La nécessité de changer de paradigme est évidente, car si rien ne change, la rupture est une issue probable. Le "réencastrement" des actions de co-développement entre l'Afrique et l'Europe dans la vie sociale est une approche prometteuse, nécessitant une transformation des politiques et une mobilisation des acteurs de la société civile.

Résumé de l'Intervention de Patrick DAMBRON dans la seconde table ronde "Malraux-Senghor-Hampâté Bâ : l’africanité au service de l’universel

Les intervenants de la seconde table ronde ensemble
Les intervenants de la seconde table ronde ensemble
Lors de son intervention, Patrick DAMBRON, Vice-président de l'Académie des Sciences du Management de Paris, a mis en lumière l'importance de trois figures emblématiques, à savoir Léopold Sédar Senghor, André Malraux et Hampâté Bâ, dans la compréhension de l'Afrique à travers l'art et la réalité perçue. Cependant, il a principalement focalisé son discours sur Léopold Sédar Senghor, en le considérant sous un angle contemporain.

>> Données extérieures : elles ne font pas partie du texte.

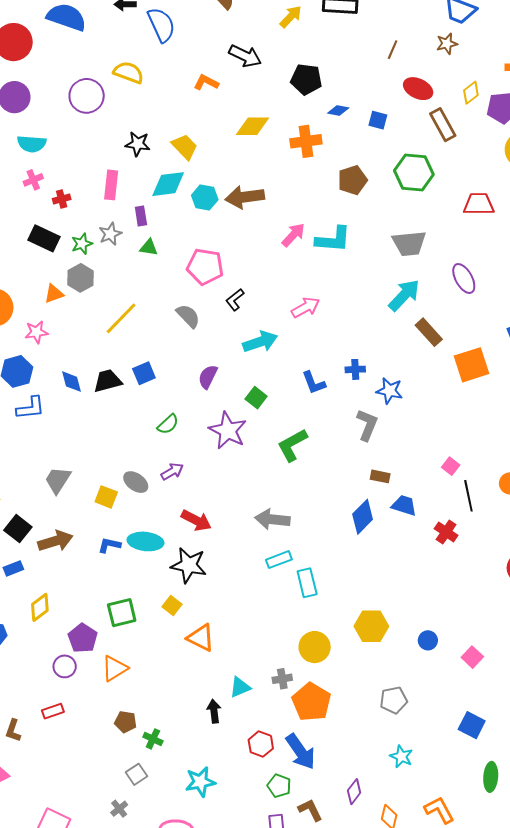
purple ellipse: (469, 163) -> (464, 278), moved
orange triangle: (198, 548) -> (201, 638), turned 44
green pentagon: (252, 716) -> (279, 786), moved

Il a d'abord regretté que Senghor soit souvent réduit à sa célèbre phrase : "L'émotion est nègre comme la raison est hellène". Cette réduction ne fait pas justice à l'étendue de la pensée de Senghor, qui englobait la vie avec une vocation universelle. Senghor croyait que la culture était fondamentale, qu'elle était à la base de tout et à la fin de tout. Sa pensée était en constante évolution, et il s'est appuyé sur la revendication identitaire, similaire à celle d'autres figures telles que Du Bois et Garvey parmi les Afro-Américains, pour promouvoir la Négritude en France. Ce mouvement visait à reconnaître les spécificités des Africains et à mettre en avant les valeurs africaines sans les déprécier.
 
L'intervenant a également souligné que Senghor était en avance sur son temps. Il a notamment créé le premier Festival mondial des Arts Nègres, dont l'objectif était de montrer que l'émotion avait autant de valeur que la raison. Senghor prônait la symbiose de la raison discursive et de la raison intuitive, remettant en question le célèbre "Je pense, donc je suis" de Descartes en faveur de "Je sens, donc je suis".
 
L'intervention a ensuite abordé la notion de management émotionnel, qui a émergé dans l'Occident ces dernières années. Cela confirme les idées de Senghor sur l'importance de l'émotion dans la société. Des experts tels que Daniel Goleman et Franck J. Barrett ont montré que la gestion des émotions rapproche les individus et favorise l'innovation.
 
Patrick DAMBRON a souligné que la société mécaniste et la rationalité excessive ont des conséquences néfastes sur la planète et les conditions de vie. Il a évoqué les concepts de développement durable et de responsabilité sociale des organisations, appelant à une approche plus harmonieuse de la vie humaine et de la nature.
 
Enfin, l'intervenant a exhorté les professionnels du management à lire Senghor pour repenser les fondements du management, la création de projets, l'adaptation au contexte, la gestion des équipes, la durabilité des investissements, la gouvernance et les relations avec les parties prenantes. Il a souligné l'importance de l'enseignement et de la formation pour renouveler le management de manière adaptée, contextualisée et innovante.

Conclusion :

L'intervention a conclu en mettant en avant le rôle essentiel de la jeunesse africaine dans la création d'un avenir commun. Cette jeunesse est appelée à s'inspirer des valeurs professionnelles et humanistes prônées par les chercheurs et écrivains réunis au sein des "Ateliers de la pensée" à Dakar. L'orateur a appelé à la construction d'organisations fécondes pour un avenir partagé, mettant ainsi l'accent sur l'importance de l'innovation, de la durabilité et de l'harmonie dans les pratiques de gestion et de leadership.